Importance of objective data assessment
Imagine throwing a six sided dice and writing down the numbers it lands on. If you got one ten times in a row, what would be the odds of getting it again? One in six, 100%, 0%, something else? And why? Would you question the dice? Maybe it’s faulty somehow, and gives only ones?
What if it landed on these numbers: 5463122365? Would you consider this result more fair, and not question the dice? You are probably aware that getting 1111111111 and 5463122365 have exactly the same probability. And that a chance of getting one as the eleventh result is the same as for the first, one in six. But somehow, 5463122365 seems more random. Apparently, there is a subjective feeling of randomness. Humans are not very good at assessing features of long streams of numbers. If we only had some kind of a machine which could do it faster, and with no bias.
Descriptive and inferential statistics
Descriptive statistics has been around for centuries, but it’s in overdrive lately, thanks to computers and big data. As the name suggests, its goal is to analyze and explain data. To attain any useful knowledge or attempt to predict future trends, which is a job of inferential statistics, we must first understand historical measurements. In general, business intelligence systems are tools which help us to describe and analyze the data we have. To be able to generalize some finding, we must have data which is representative of the whole group: if, for example, we are doing a survey on public perception of some product we are preparing for the market, we should include people of all ages. We need to make sure that although survey subject’s ages are random, we cover the whole range equally, as much as possible. This can be seen as the quality control of our data. Univariate analysis is focused on describing a single variable, like the age in our example.
Variable distribution
Uniform and normal distribution
Univariate distribution is defined as a function that provides probabilities of occurrence of possible outcomes of a variable. It is a summary of the frequency of the values. For discrete variables, this function describes the occurrence of individual values. In case of continuous variables, we split values in ranges.

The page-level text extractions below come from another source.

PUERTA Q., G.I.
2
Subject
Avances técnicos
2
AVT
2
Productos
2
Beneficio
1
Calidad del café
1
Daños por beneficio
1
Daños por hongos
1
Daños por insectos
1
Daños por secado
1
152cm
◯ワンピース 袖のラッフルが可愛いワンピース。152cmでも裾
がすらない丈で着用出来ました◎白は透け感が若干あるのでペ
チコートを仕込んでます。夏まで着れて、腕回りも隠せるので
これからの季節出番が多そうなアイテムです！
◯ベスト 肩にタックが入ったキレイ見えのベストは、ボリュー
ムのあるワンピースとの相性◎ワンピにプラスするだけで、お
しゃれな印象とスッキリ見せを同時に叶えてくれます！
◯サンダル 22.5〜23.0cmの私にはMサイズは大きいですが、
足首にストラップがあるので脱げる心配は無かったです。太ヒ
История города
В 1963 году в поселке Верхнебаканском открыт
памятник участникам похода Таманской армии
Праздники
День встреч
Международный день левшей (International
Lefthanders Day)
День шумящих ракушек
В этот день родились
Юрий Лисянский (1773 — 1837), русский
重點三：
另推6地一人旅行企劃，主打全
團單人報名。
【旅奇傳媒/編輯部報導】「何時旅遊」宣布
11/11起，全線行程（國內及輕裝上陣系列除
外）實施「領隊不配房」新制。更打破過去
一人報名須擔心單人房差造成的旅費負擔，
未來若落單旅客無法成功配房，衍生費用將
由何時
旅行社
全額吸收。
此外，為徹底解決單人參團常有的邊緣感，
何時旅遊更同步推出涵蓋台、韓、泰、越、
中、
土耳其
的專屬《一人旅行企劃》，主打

Variable has the uniform distribution if any value has equal probability of occurrence. In our survey example, this would be the best type of distribution for subject ages: it would mean that we sampled all ages equally. This statement of “the best type of distribution” can be discussed. Not all ages are represented equally in the general population. We might not be interested in surveying infants, if we are aiming at selling the product. Maybe our product is not suitable for people with some types of disabilities, which are more common in certain age groups. It is crucial to understand the data, and what we expect from it.
Normal distribution is another very common type. Its graph forms a bell curve, which means that most frequent values are in the center, and the frequency gradually declines towards the ends of the possible values.

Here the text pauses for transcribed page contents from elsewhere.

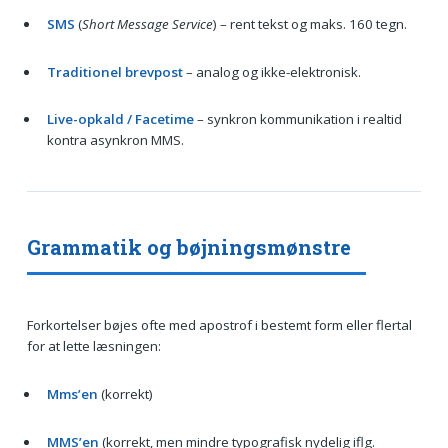
SMS
(
Short Message Service
) – rent tekst og maks. 160 tegn.
Traditionel brevpost
– analog og ikke-elektronisk.
Live-opkald / Facetime
– synkron kommunikation i realtid
kontra asynkron MMS.
Grammatik og bøjningsmønstre
Forkortelser bøjes ofte med apostrof i bestemt form eller flertal
for at lette læsningen:
Mms’en
(korrekt)
MMS’en
(korrekt, men mindre typografisk nydelig iflg.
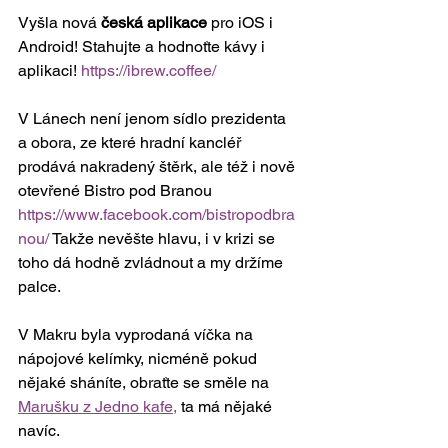
Vyšla nová 
česká aplikace
 pro iOS i 
Android! Stahujte a hodnoťte kávy i 
aplikaci! 
https://ibrew.coffee/
V Lánech není jenom sídlo prezidenta 
a obora, ze které hradní kancléř 
prodává nakradený štěrk, ale též i nově 
otevřené Bistro pod Branou 
https://www.facebook.com/bistropodbra
nou/
 Takže nevěšte hlavu, i v krizi se 
toho dá hodně zvládnout a my držíme 
palce. 
V Makru byla vyprodaná víčka na 
nápojové kelímky, nicméně pokud 
nějaké sháníte, obraťte se směle na 
Marušku z Jedno kafe,
 ta má nějaké 
navíc.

This peak in the graph is the most popular value, it represents the central tendency of our variable. Depending on our data, and what we are using it for, different variants of central tendency measure can be used.
Types of central tendencies
Mean, mode and median
Mean is a simple average of our values. It is a sum of all the values, divided by their number. Mode represents a value which occurs most often. It can be undefined, if no value is repeated. Median is the middle value, we have to order our values and then pick the one in the middle.

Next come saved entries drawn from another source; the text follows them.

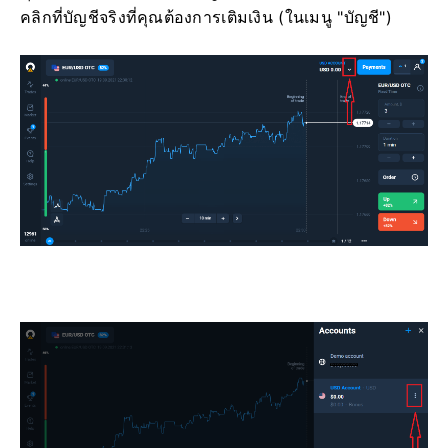
คลิกที่บัญชีจริงที่คุณต้องการเติมเงิน (ในเมนู "บัญชี")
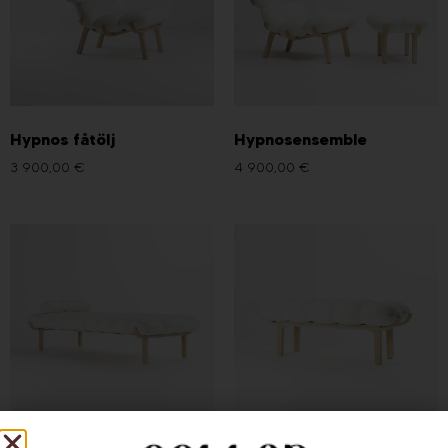
Hypnos fåtölj
Hypnosensemble
3 900,00
€
4 900,00
€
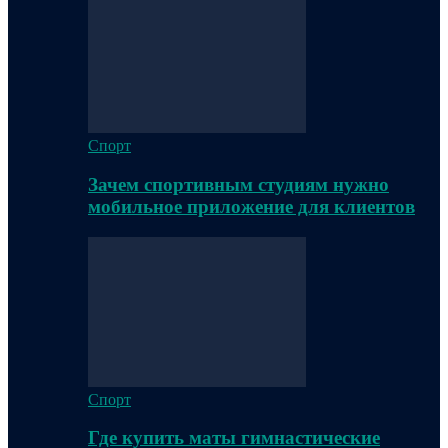
Спорт
Зачем спортивным студиям нужно
мобильное приложение для клиентов
Спорт
Где купить маты гимнастические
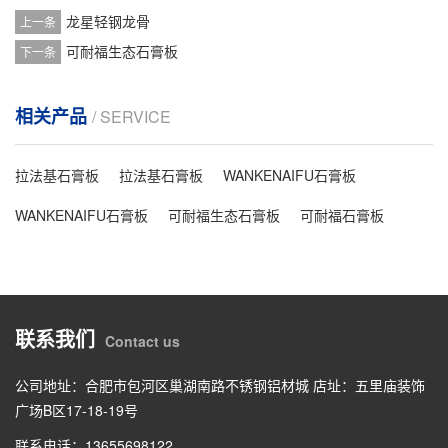
龙星轻钢龙骨
上一条
可耐福生态石膏板
下一条
相关产品
/ SERVICE
拉法基石膏板
拉法基石膏板
WANKENAIFU石膏板
WANKENAIFU石膏板
可耐福生态石膏板
可耐福石膏板
联系我们
Contact us
公司地址：合肥市包河区巢湖南路不锈钢铝材城 店址：五里庙装饰
广场B区17-18-19号
联系电话：13655698122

Sometimes, comparing all three might give us some information as well. In our dice throwing example, if we had 1111661111 as a result of ten throws, mean would give us 2, mode would be 1, while median would give us 1, once the values are ordered. In this case, mean, although usually considered the most useful type of central tendency, shows us somewhat misleading value. We never got 2 on our dice, it might even not be possible, if the dice is faulty, but if we were asked which value is most common, we would have to answer it’s 2. In combination with mode and median however, it’s clear that our data is not evenly distributed. Median is usually least influenced by skewed data as it shows value in the middle, outliers get discarded. In normal distribution, all three measures are the same.
Dispersion
Range, variance, standard deviation
Variability, or dispersion, also has several variants, which can be used as complementary methods of describing and understanding the data. Range is the most common, and perhaps the simplest. It represents the difference between the largest and the lowest value. The variance is calculated by finding the difference between every value and the mean, squaring those differences, summing those up, and getting the average. Taking the square root from variance gives us standard deviation.
Summary statistics applications
Putting theory into practice
Descriptive statistics is simplifying the data in a way. Whenever we reduce our view of the data, we make our lives easier, because we don’t have to handle each value separately, but introduce new layers of approximation. Too many layers, or approximations done badly, and we are getting further away from the correct interpretation of the data. If done properly, descriptive statistics can expose many useful insights.
In business intelligence, our goal is decision making founded on knowledge we got from data. This decision making is our attempt of predicting the future. Knowledge it’s based on is collected by descriptive statistics. It can be interpreted numerically, or graphically.
In databases for example, it’s used to optimize reserved storage, organize data to improve performance and predict resources needed to execute queries. Weather forecasts, stock market strategies, machine learning algorithms, betting odds, all have to be based on good understanding of historical data.